From panels and events that demonstrated the interconnectedness of Rauner Special Collections Library with fellow library teams and the Dartmouth community, to welcoming Bruce Rauner '78 to the Libraries, the festivities kept on giving! 

One spectacular session was Regina (Gina) Barreca ‘79 closing keynote speech. With grace, humor, and verve, she capped a celebratory week honoring Rauner Library’s 25th anniversary

Gina's keynote was a love letter to Rauner Library.  Titled, “Volumes Speak Volumes| Whispering in the Archives: Secrets, Discoveries, and the Cheerful Sanctity of Shared Experience," she delighted and engrossed everyone in the stories she weaved. 

For a sample of how she expressed sentiments that so many others have felt when visiting Rauner Library and peering into its archives, read on! We are ever so grateful to Gina for sharing with us this love letter.

"We flock to archives searching for secrets, treasures, and scandal, all while declaring with a straight face that what we’re really doing is “research.” Gossips, academics, historians, curiosity-seekers, we say we’re looking for context. But what, we hope, is to be the first to discover the authentic yet overlooked key point, or evidence of a crucial but missing detail, or to recognize a previously unmapped pattern revealing a new path to understanding. It is a contradictory experience--the sacred tinged with a kind of profane voyeurism.

An archive as beautifully and thoughtfully assembled as the Rauner Library is something like a shrine, but it’s way better--and not only because it is newer. We are not pilgrims looking for proof that writers and artists existed--we don’t need a toe or an ear (although we might well have them). What the Rauner Library archive is, and what it will continue to be for all who come to it, is a source of enlightenment. A permanent collection of what had seemed once irretrievably lost to the past, and a powerful reminder of the sanctity of shared experience. Scandalous as it may be.

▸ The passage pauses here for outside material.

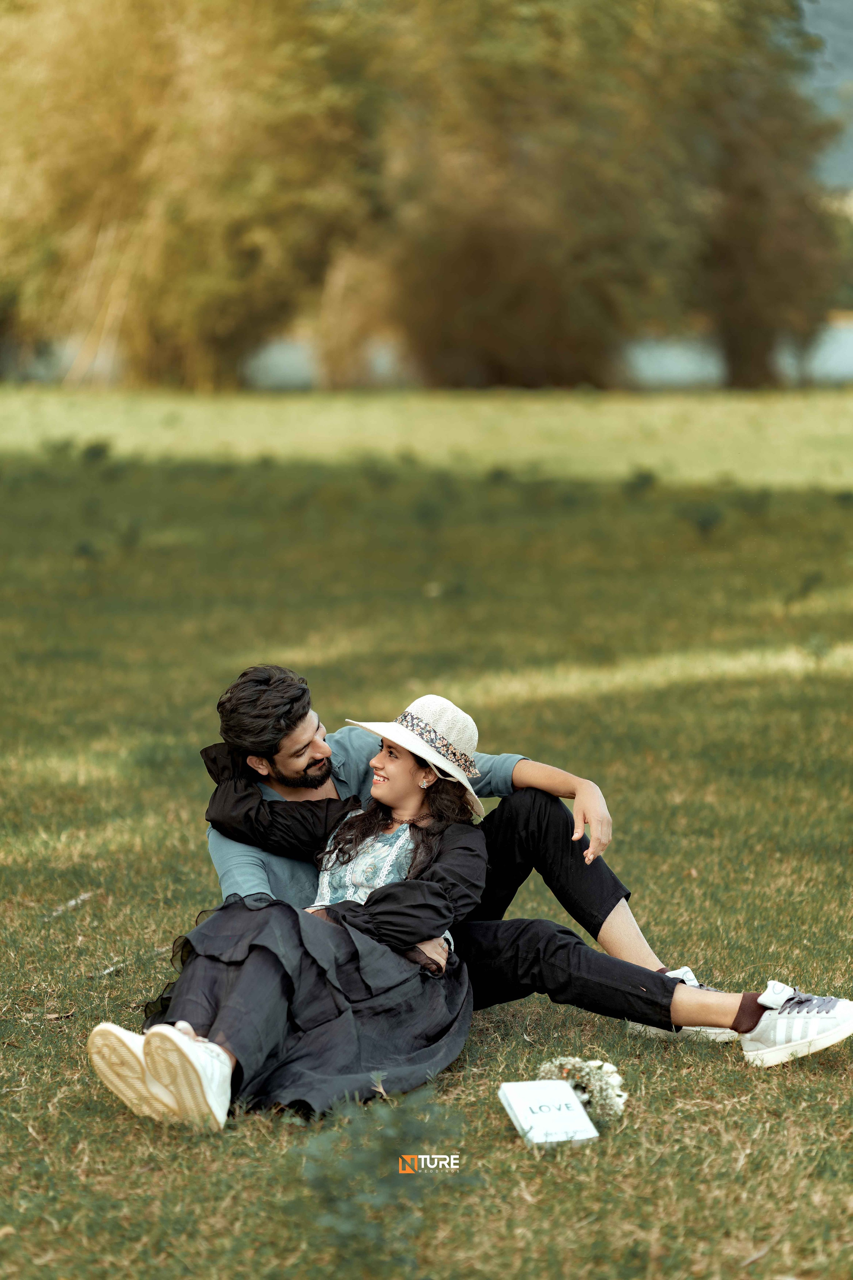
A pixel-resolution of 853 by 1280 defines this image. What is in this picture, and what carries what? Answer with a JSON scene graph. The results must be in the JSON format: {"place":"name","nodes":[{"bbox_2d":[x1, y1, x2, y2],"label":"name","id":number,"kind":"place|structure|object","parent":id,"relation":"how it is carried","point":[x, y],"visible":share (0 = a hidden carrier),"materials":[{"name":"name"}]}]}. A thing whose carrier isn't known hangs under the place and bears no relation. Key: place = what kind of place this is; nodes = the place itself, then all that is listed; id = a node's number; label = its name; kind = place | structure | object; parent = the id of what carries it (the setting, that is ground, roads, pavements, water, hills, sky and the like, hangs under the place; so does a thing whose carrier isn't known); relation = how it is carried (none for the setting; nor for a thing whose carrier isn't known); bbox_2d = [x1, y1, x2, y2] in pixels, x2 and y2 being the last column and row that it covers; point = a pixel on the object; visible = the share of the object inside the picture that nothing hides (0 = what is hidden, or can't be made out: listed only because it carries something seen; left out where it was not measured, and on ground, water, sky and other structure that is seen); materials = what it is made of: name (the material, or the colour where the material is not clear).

When we approach archives, we know that what will be most glorious is what will be most suppressing. It’s an immersive experience. The fully present nature of simple, ordinary objects —now extraordinary objects—becomes transcendental. Being among the papers and items is a different experience from merely seeing or reading them virtually or any other medium. I don’t want to be in the presence of a hologram Mario Puzo.  I’m not even quite sure I want to be in the presence of the real Mario Puzo. I do want to write a note on Mario Puzo’s typewriter. And so I did."